1. Keep writing. I write all the time — blog entries, academic essays, dissertation notes, tweets, neurotic emails to my mother. It doesn’t have to be publishable or even journalistic. Stay used to writing as much as you can. It keeps your voice, grammar and mechanics sharp. If you’re in school, academic research is good practice for looking up public records. I’m looking up Hungarian electoral data; what are Sarah Palin’s emails compared with that?

2. Keep reading. I read and skim a ton of content every day. The New York Times, Washington Post, Mother Jones, Huffington Post, Guardian, BBC, Poynter, Telegraph, Gawker, Mashable, Slate, Salon and Kansas City Star form my core go-to links, but there are probably dozens more that I visit tangentially. Not only do I stay connected with global, national and local news, but I also get a good dose of quality writing and reporting. Good writing comes from good reading.

3. Keep practicing skills. This could be any one thing, or several small things. For instance, I’m working through HTML and CSS exercises in a workbook, and sampling some free online courses through News University. The code work is a refresher of basic skills I learned in J school, and the online tutorials offer a more theoretical approach to ethics, business planning and management. News University also offers inexpensive online help with several critical applications like InDesign and Photoshop, if you’re interested in that.
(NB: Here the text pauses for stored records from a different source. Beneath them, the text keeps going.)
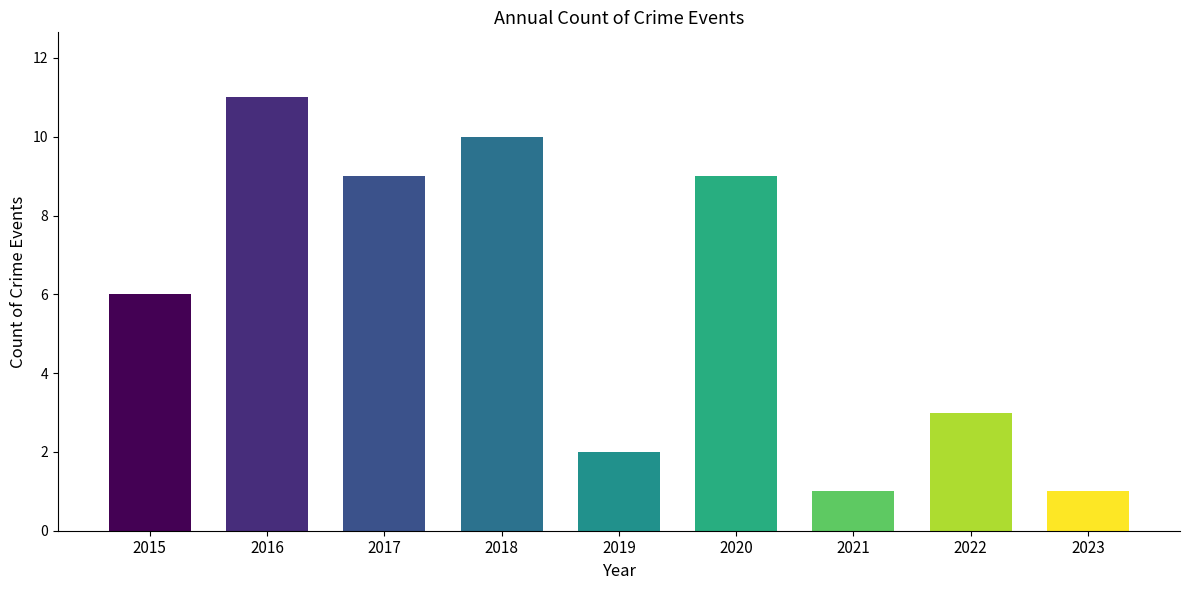

How many values are between 2 and 9?

5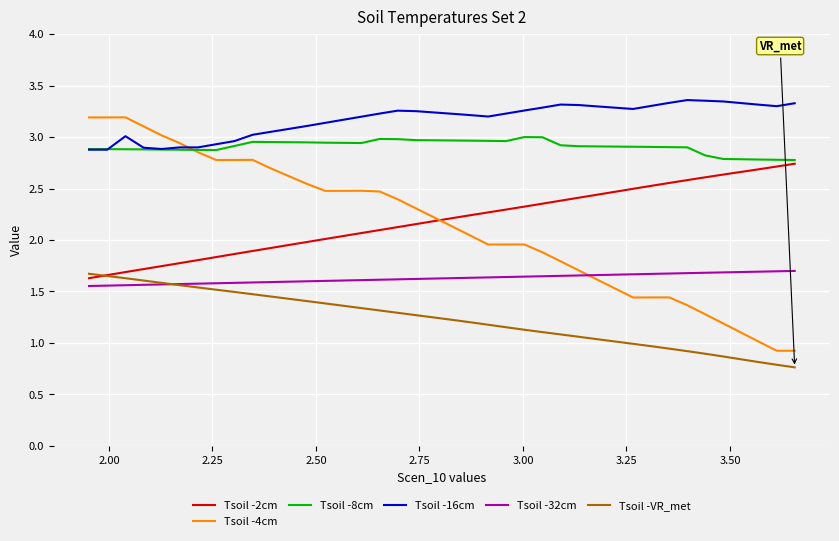

How many times do Tsoil -32cm and Tsoil -VR_met cross each other?

1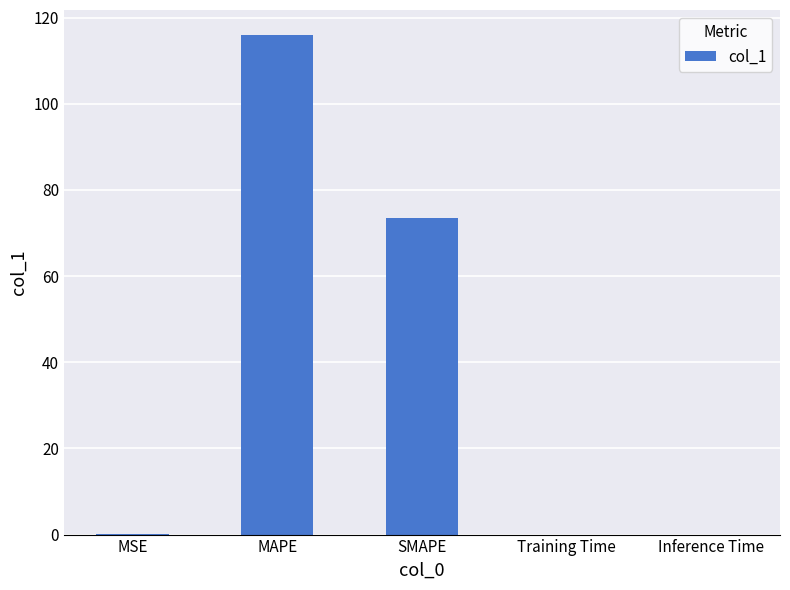

What is the change in value from MSE to MAPE?

+115.9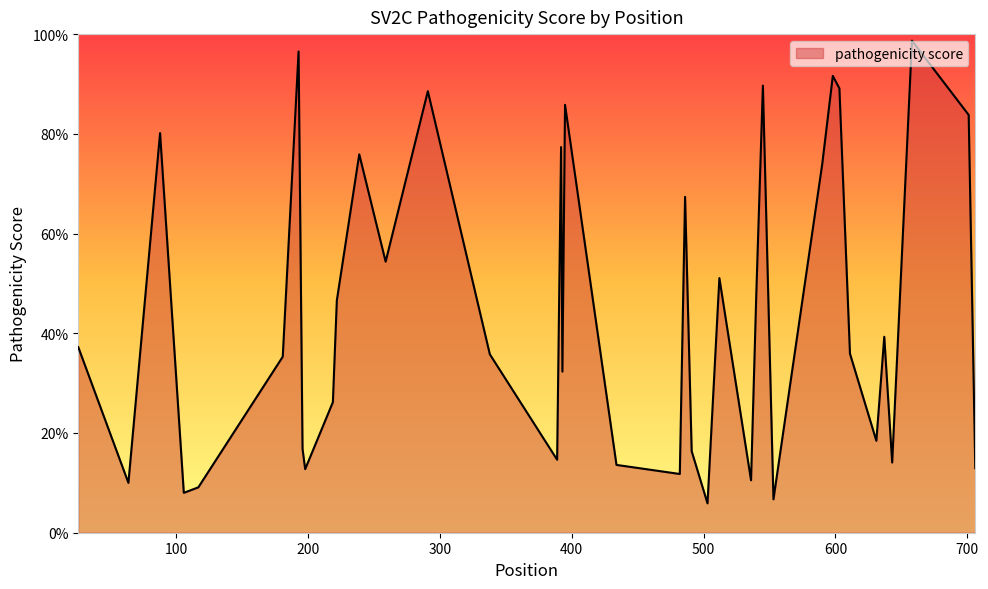

Is this an area chart (filled region under the line)?

Yes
4. Stay engaged with social media. I tweet all the time, on a variety of topics — politics, sports, cooking, travel, movies — and it helps me practice brevity in my writing (see #1), engage others in dialogue, learn about different sources of news and practice filtering information. I’m also active in Foursquare (I love leaving tips) and maintain a LinkedIn account. You don’t need a steady journalism job to build an audience.

5. Network, as an extension of #4. Talk to people and follow people in a wide range of professions, not just journalism. Think of everyone as a potential source. Follow accounts that regularly link to job postings, maintain a website for your professional use and keep all of your contact information up to date. I created and ordered my own business cards, which I designed myself from scratch. Use the time when you’re not beholden to a media company to cultivate your own brand and learn how to sell yourself.

I’d be jumping the gun if I told you that the above points were guaranteed recipes for success (I’m still in graduate school and don’t have a job yet), but they’ve definitely helped me to stay in the loop and feel connected to my chosen profession.

I’ve worked for a newspaper of some kind in a staff capacity almost non-stop since I was 15: four years on my high school paper, four years on the University Daily Kansan and consecutive summers at the Indianapolis Star, Columbus Dispatch and Kansas City Star. It’s taken me a while to accept that while it’s awesome to get paid to write and edit and have an official press pass, my writing and opinions aren’t necessarily less valid if I’m not employed at a newspaper. Do I eventually want a full-time job in journalism? Yes, I think I do. But that doesn’t mean I have to sit and twiddle my thumbs until I get one, and neither do you.